The EU’s drug watchdog said Friday that a review of AstraZeneca’s Covid-19 vaccine found its benefits increase with age and still outweigh the risks for adults despite links to blood clots.
The European Medicines Agency (EMA) was presenting its findings after the European Commission asked it to look into concerns that prompted several countries to restrict its use to older people.
“It showed that the benefits of vaccination increase with increasing age and infection rates,” the Amsterdam-based EMA said in statement.
“The benefits of Vaxzevria outweigh its risks in adults of all age groups; however, very rare cases of blood clots with low blood platelets have occurred following vaccination,” it added, using the vaccine’s brand name.
The rare clots happened in around one in 100,000 people who received the vaccine, it said.
“Vaxzevria is effective at preventing hospitalisations, intensive care unit (ICU) admissions and deaths due to COVID-19. The most common side effects are usually mild or moderate and get better within a few days.”
Despite reports that clot cases were more prevalent among women, the EMA said that “there were insufficient data available from across the EU to provide further context on benefits and risks with regard to sex.”
Blow to confidence
Public confidence in the AstraZeneca jab has taken a blow since the EMA said on April 7 that a very rare, but often fatal, form of blood clot affecting the brain should be listed as a side effect.
Clots are also being listed as a side effect of the J&J vaccine, which uses the same adenovirus vector technology as AstraZeneca, the EMA said earlier this week.
Brussels asked the EMA earlier this month to carry out further investigations, and the watchdog said its announcement on Friday was to “provide an update on the analysis of data” on AstraZeneca.

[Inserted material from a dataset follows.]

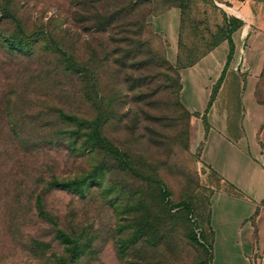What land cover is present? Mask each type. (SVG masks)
Listing matches in <instances>:
<instances>
[{"label":"rangeland","instance_id":"rangeland-1","mask_svg":"<svg viewBox=\"0 0 264 264\" xmlns=\"http://www.w3.org/2000/svg\"><path fill=\"white\" fill-rule=\"evenodd\" d=\"M165 2L0 0V264H211L222 183L182 69L233 14L191 0L172 64L150 23ZM221 87L215 103L237 122L241 88L230 74ZM258 138L264 150V127Z\"/></svg>","mask_w":264,"mask_h":264},{"label":"crops","instance_id":"crops-1","mask_svg":"<svg viewBox=\"0 0 264 264\" xmlns=\"http://www.w3.org/2000/svg\"><path fill=\"white\" fill-rule=\"evenodd\" d=\"M219 1L239 25L231 34L234 52L228 61L230 48L225 40L183 68L181 99L186 108L198 113L195 135L201 159L222 183L210 200L211 264H264V150L258 138L264 127V103L256 96L264 69V0ZM150 23L166 42L169 61L176 64L183 29L181 9L172 6L153 15ZM227 61L225 76L230 74L241 88V116L236 122L232 108L215 103L216 97L207 112V129L202 116Z\"/></svg>","mask_w":264,"mask_h":264},{"label":"trees","instance_id":"trees-1","mask_svg":"<svg viewBox=\"0 0 264 264\" xmlns=\"http://www.w3.org/2000/svg\"><path fill=\"white\" fill-rule=\"evenodd\" d=\"M190 1L191 0H166V4L168 5L163 11L167 10L168 8L172 7V6H176V7H179L182 11V16H183V19L185 17V14H186V11L187 9L189 8V4H190ZM161 11V12H163ZM160 12V13H161ZM159 14V13H158ZM233 18L231 17L228 21V19H226L225 21V26L221 28L220 32V37L219 39L215 42V44L213 45V48L214 49L218 44H220L221 42L227 40L228 43H229V48H230V51H229V54H228V61L230 60V58L232 57V54L234 52V49H235V44H234V41L231 37V34L237 30V28L239 27V25H236V23L233 22ZM236 20V19H235ZM183 31H184V26H183V29H182V32H181V38H180V41H179V50H180V47H181V44H182V41H183ZM8 44L10 45L11 48H14V49H19L22 51L23 49V39L22 38H19V37H10L8 38ZM180 51L178 53V60H177V63H181L180 61L182 60L181 59V56H180ZM198 60H188L186 62V64H184L183 67H189V66H192L194 65ZM228 61L223 69V72L221 74V76L219 77L218 81L213 85V89H212V93H211V96H210V100H209V103H208V107L207 109L205 110L203 116H202V119H203V122L205 123L207 129H208V119H207V112H208V109L210 108V106L213 104V102L216 100V97H217V93H218V89L221 87L223 81H224V78H225V71H226V68H227V64H228ZM181 67V66H179ZM178 77H179V73H177ZM195 116H198V113H194ZM100 142V141H98ZM59 236L65 238L68 242L71 241V237L69 235H67L66 233L60 231L59 232Z\"/></svg>","mask_w":264,"mask_h":264}]
</instances>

The EMA said it was also sharing the latest opinion issued by its human medicines committee “aimed at supporting national decision-making on how to best use the vaccine in their territories.”
The regulator said on Tuesday that there had been 287 cases of the rare clots worldwide linked to AstraZeneca, 25 to the Pfizer-BioNTech vaccine, eight to the Johnson & Johnson shot and five to the Moderna jab.
The EU is now increasingly relying for its rollout on the BioNTech/Pfizer vaccine, which uses rival mRNA tech.
The European Commission is also looking to launch legal action against AstraZeneca for underdelivering Covid-19 vaccine doses to the EU, which hobbled its early rollout.